-- Start of PAGE EXCERPT --

[sdiy] dsPIC Parallel Master Port (PMP) - DRAM for reverb memory etc.

[rburnett at richieburnett.co.uk]

> The best idea I came up with, which I have never tried, is to use a
> 1,048,576 x 8 bit EDO (Extended Data Out) Dynamic RAM....

Hi Robin,

I have tried this in practice and managed to tag up to 32MB of EDO RAM 
onto a dsPIC30f6014 device a few years ago.  It worked fine, but the 
memory bandwidth wasn't particularly impressive due to all of the 
bit-bashing for the various row/col address setup/hold times, CAS/RAS 
strobing etc.  This is particularly so if you want to access the memory 
in 24-bit wide words over just an 8-bit wide data bus.  You spend a lot 
of time splitting all of the reads and writes into high, mid and low 
bytes and reassembling the data which really slows things down.  So, 
although it worked great for a basic 24-bit stereo audio delay, it 
wasn't up to implementing something like polyphonic sample playback or a 
decent reverb algorithm.

Other observations were that DRAM timing diagrams can be a bit 
intimidating and complex to figure out at first, and that fast DRAM 
chips like those found on old computer SIMMs are *VERY* sensitive to 
signal integrity issues on the digital lines.  I had to wire the DRAM 
chip to the dsPIC pins directly with 25mm long wires for prototyping.  
The 70mm PCB traces from the dsPIC to the expansion connector on the 
dsPICDem development board were already way too long!  Although you can 
not clock your dsPIC into the 100's of MHz, the I/O lines still change 
state in a few nanoseconds and the fast DRAM chip can easily see signal 
reflections from poor termination as double clocking!  This is what I 
spent the majority of the time sorting out with a fast oscilloscope.  So 
if you ever try this, use the absolute shortest most direct wiring from 
the outset to avoid a lot of head-scratching!  Or if you decide to use 
several instances of 80's PC SIMMs you'll probably need to look at 
terminating the end of the PCB traces to control signal reflections.

-Richie,


   For instance
> this device or any of those which have the same pinout and timing:
> 
>   http://www.digchip.com/datasheets/parts/datasheet/308/V53C808H35.php
> 
> These are 5 volt chips in 28 pin SOJ or perhaps TSOP packages.  They
> have been obsolete for at least ten years.  This datasheet is from 
> 1998.

-- End of PAGE EXCERPT --

### [TASKS AND EXERCISES]
A) Using the dsPIC DRAM post, state whether each statement agrees with it, answering yes or no and quoting the deciding words: (i) The author attached up to 32MB of EDO RAM to a dsPIC30f6014. (ii) The setup was adequate for a decent reverb algorithm. (iii) The 70mm PCB traces on the dsPICDem development board were short enough for the DRAM.
B) Condense the paragraph of the dsPIC DRAM post that begins "Other observations were" into a bulleted list that keeps its main facts.
C) Revise the dsPIC DRAM post from "The 70mm PCB" through "control signal reflections.", with "head-scratching" replaced by "frustration".
The data that follow have no connection to the dsPIC DRAM post.

-- Start of STORED DATA --

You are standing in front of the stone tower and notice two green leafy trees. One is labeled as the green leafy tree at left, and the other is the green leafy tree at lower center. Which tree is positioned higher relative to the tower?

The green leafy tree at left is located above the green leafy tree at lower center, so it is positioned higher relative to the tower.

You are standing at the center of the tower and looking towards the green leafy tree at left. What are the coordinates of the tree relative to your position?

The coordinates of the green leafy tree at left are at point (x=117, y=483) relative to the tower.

-- End of STORED DATA --

### [SOLUTIONS TO THE PROBLEMS]
A)
(i) Yes: "managed to tag up to 32MB of EDO RAM onto a dsPIC30f6014 device"
(ii) No: "it wasn't up to implementing something like polyphonic sample playback or a decent reverb algorithm"
(iii) No: "The 70mm PCB traces from the dsPIC to the expansion connector on the dsPICDem development board were already way too long!"

B)
- DRAM timing diagrams can be intimidating and complex to figure out at first.
- Fast DRAM chips, like those on old computer SIMMs, are very sensitive to signal integrity issues on the digital lines.
- For prototyping, the DRAM chip had to be wired directly to the dsPIC pins with 25mm wires, since the 70mm PCB traces on the dsPICDem development board were too long.
- Although the dsPIC cannot be clocked into the hundreds of MHz, its I/O lines change state in a few nanoseconds.
- As a result, the fast DRAM can read signal reflections from poor termination as double clocking. Sorting this out with a fast oscilloscope took most of the time.
- Use the shortest, most direct wiring from the outset.
- If several 80's PC SIMMs are used, the ends of the PCB traces will probably need termination to control signal reflections.

C)
The 70mm PCB traces from the dsPIC to the expansion connector on the 
dsPICDem development board were already way too long!  Although you can 
not clock your dsPIC into the 100's of MHz, the I/O lines still change 
state in a few nanoseconds and the fast DRAM chip can easily see signal 
reflections from poor termination as double clocking!  This is what I 
spent the majority of the time sorting out with a fast oscilloscope.  So 
if you ever try this, use the absolute shortest most direct wiring from 
the outset to avoid a lot of frustration!  Or if you decide to use 
several instances of 80's PC SIMMs you'll probably need to look at 
terminating the end of the PCB traces to control signal reflections.